PODCAST BONUS: THE RISE AND FALL OF JARRYD HAYNE
Having previously suffered depression and anxiety, she “worried that she would be an easy target for victim blaming”.
Instead she told two friends about the alleged assault and tried to seek out Hayne.
Hayne denied to her friend that anything happened but when JV approached him on Instagram and “asked him to tell her what happened and why he would do that to her”, the footballer responded that they had simply “hooked up”.
JV said she was too frightened to come forward but suffered vaginal pain for months afterwards.
In April 2016, she was examined in a hospital emergency department, where concerned doctors called police to her bedside but she declined to be interviewed.
In early May, encouraged by a doctor and friend, the woman filed a complaint to San Jose police. On May 15, Hayne sensationally announced he was leaving the 49ers to pursue a spot in Fiji’s Olympic Rugby side.
Santa Clara District Attorney ultimately decided, in October 2016, that there wasn’t evidence to pursue criminal charges.
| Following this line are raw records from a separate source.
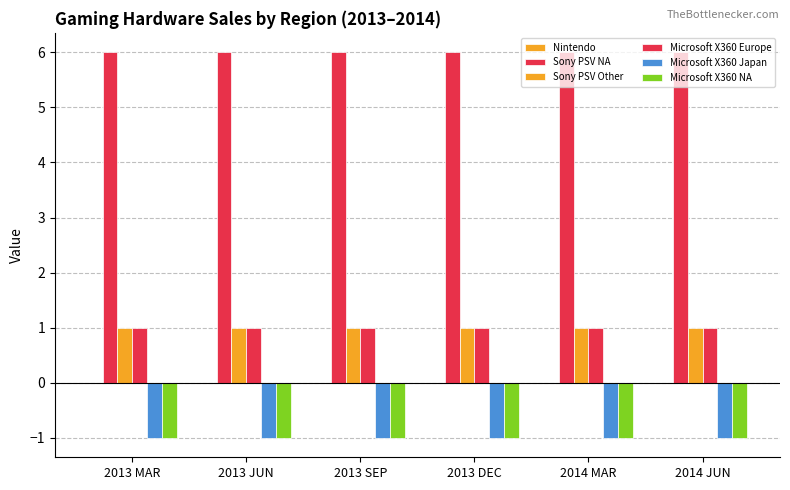

Which has a higher value, 2013 MAR or 2014 JUN?

2013 MAR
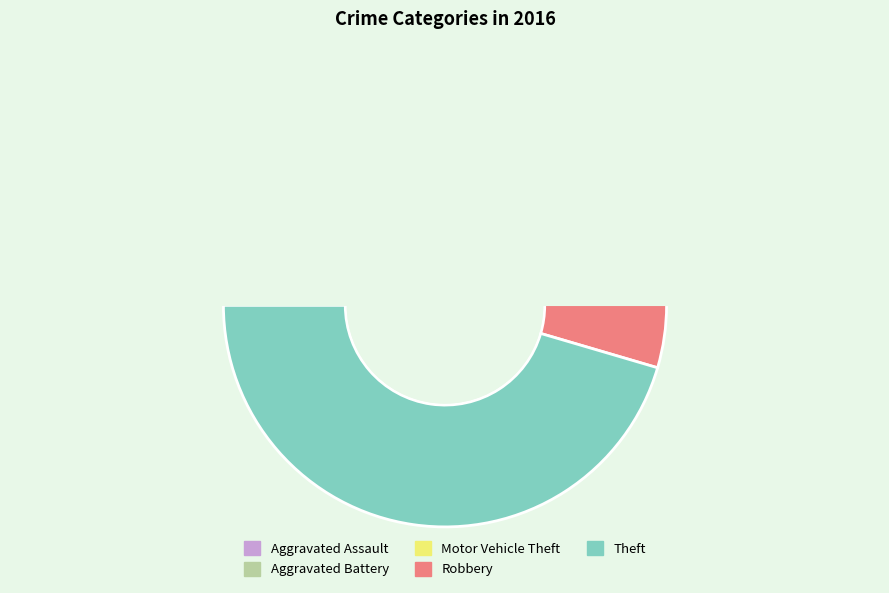

How many segments does this pie chart have?

5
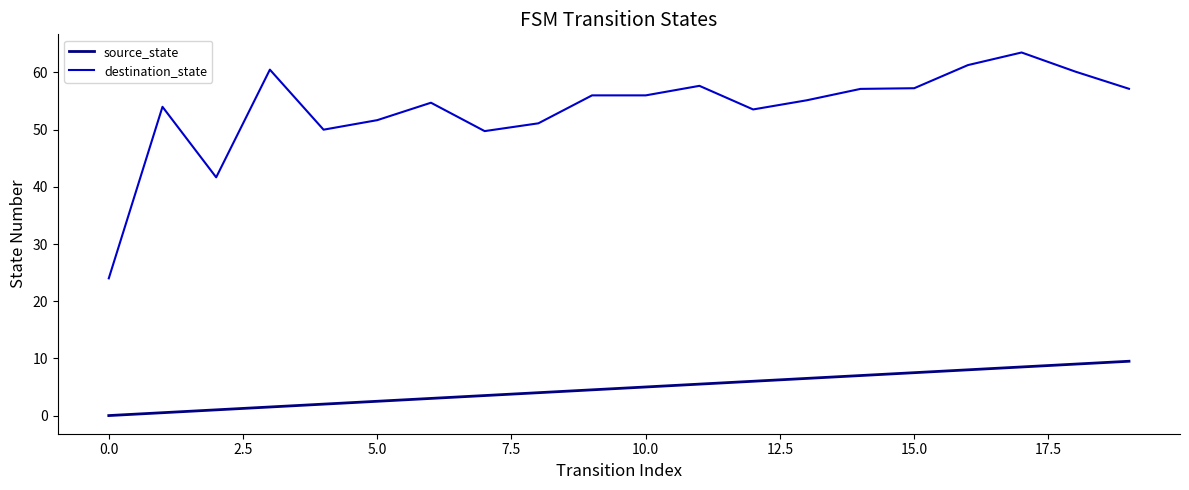

What is the lowest value of the destination_state series?

24.0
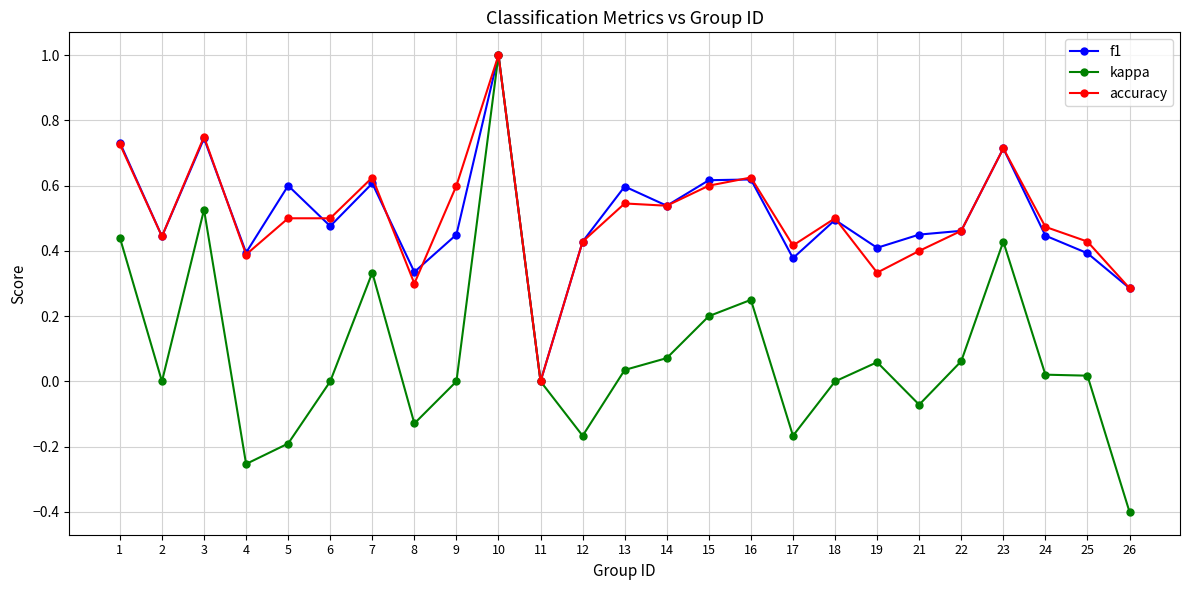

True or false: kappa has a value of -0.2 at 17.

True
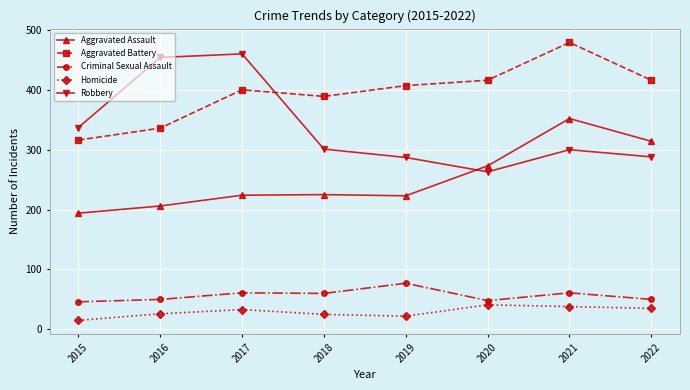

Which category has the highest value in the Aggravated Assault series?

2021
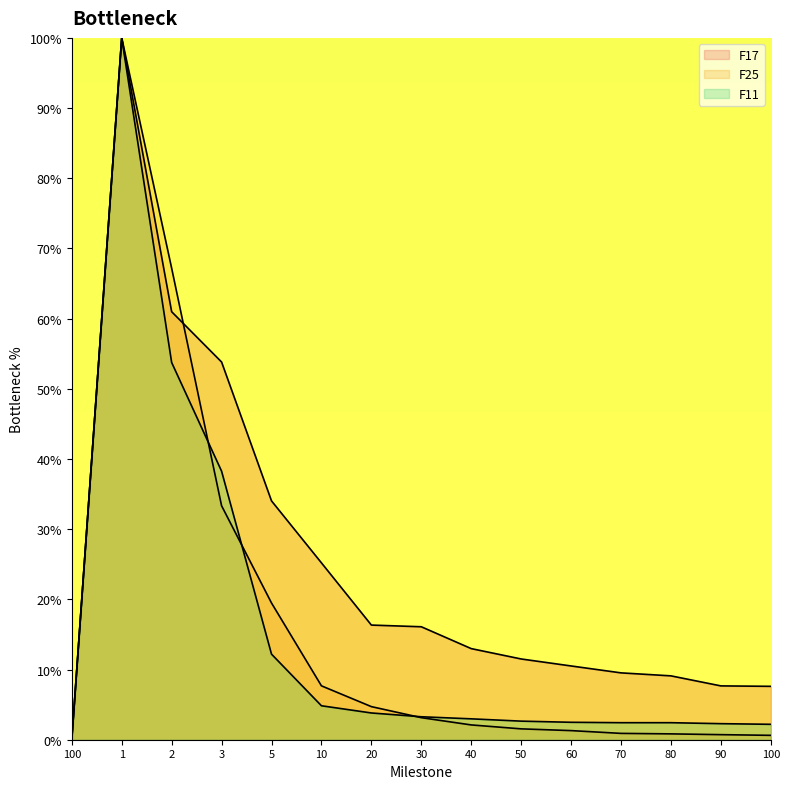

How many lines are shown in the chart?

3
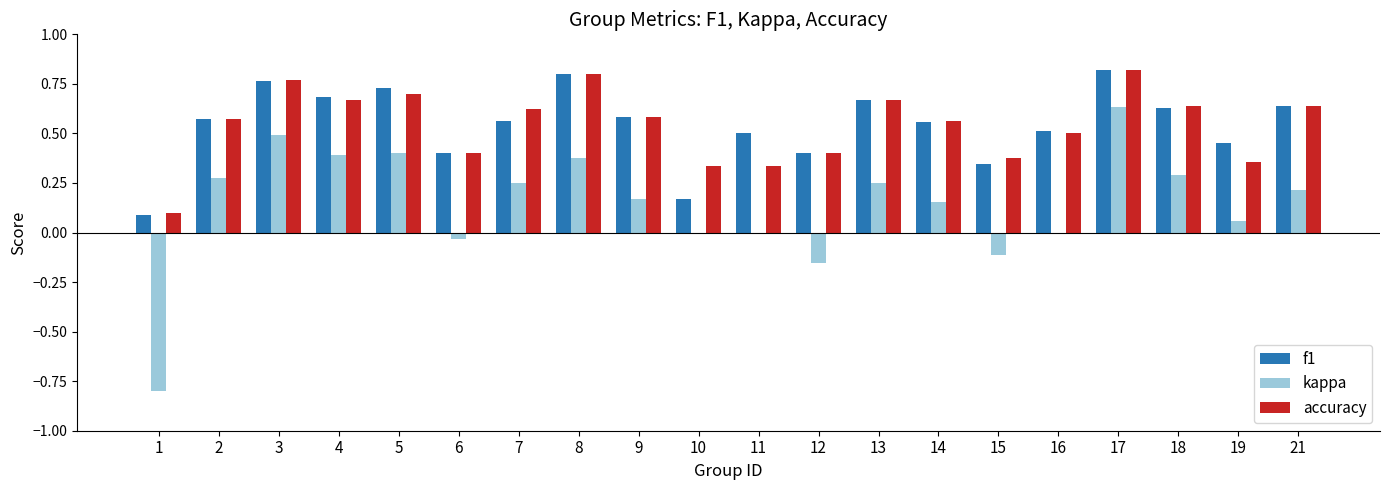

Is the value of kappa at 14 greater than the value of f1 at 21?

No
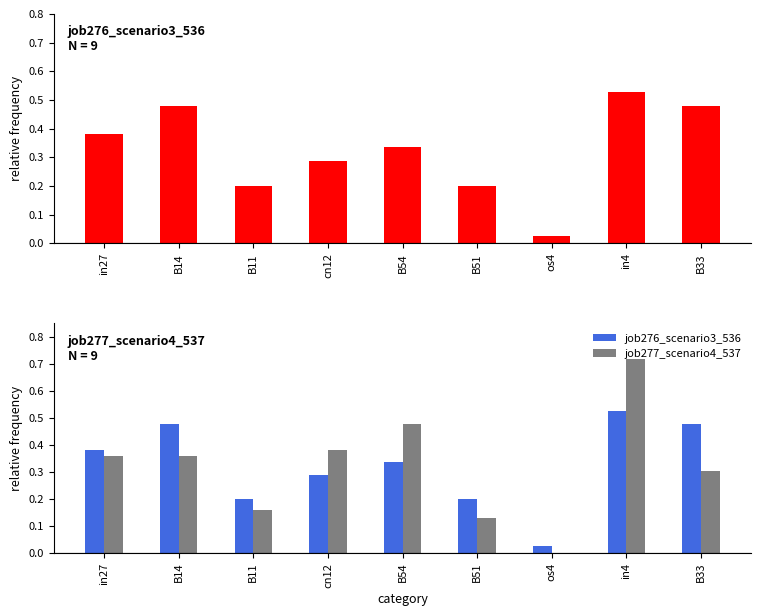

Reading left to right, transcribe all the data shown in this chart.

job276_scenario3_536: in27=0.4	B14=0.5	B11=0.2	cn12=0.3	B54=0.3	B51=0.2	os4=0.0	in4=0.5	B33=0.5
job277_scenario4_537: in27=0.4	B14=0.4	B11=0.2	cn12=0.4	B54=0.5	B51=0.1	os4=0.0	in4=0.7	B33=0.3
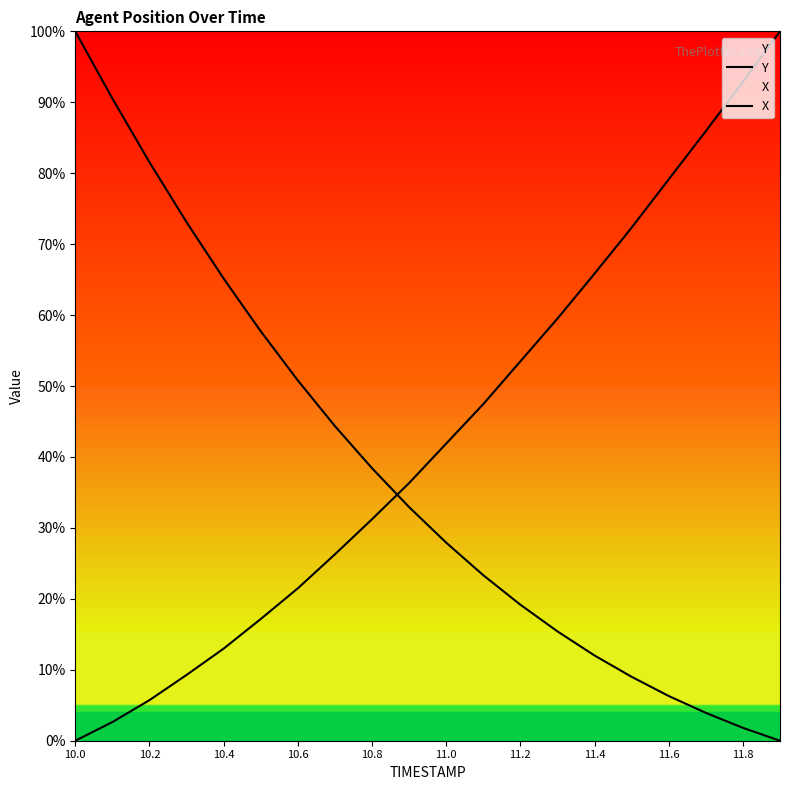

Which series has the largest total across all categories?

Y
The young woman subsequently launched civil proceedings against Hayne for sexual battery, battery, gender violence, intentional infliction of emotional distress and negligence. He denied all the woman’s claims.
The case was settled with no admissions for close to $100,000 ahead of a trial scheduled for
last January.
Two sources close to the investigation confirmed to The Sunday Telegraph that police tried to interview Hayne, as well as teammates who had been drinking with him and JV at the Willow Den dive bar earlier that night.
“The police spoke to these other witnesses before he abruptly left the country,” the source said.
All of which seemed unthinkable that day overlooking the Golden Gate Bridge.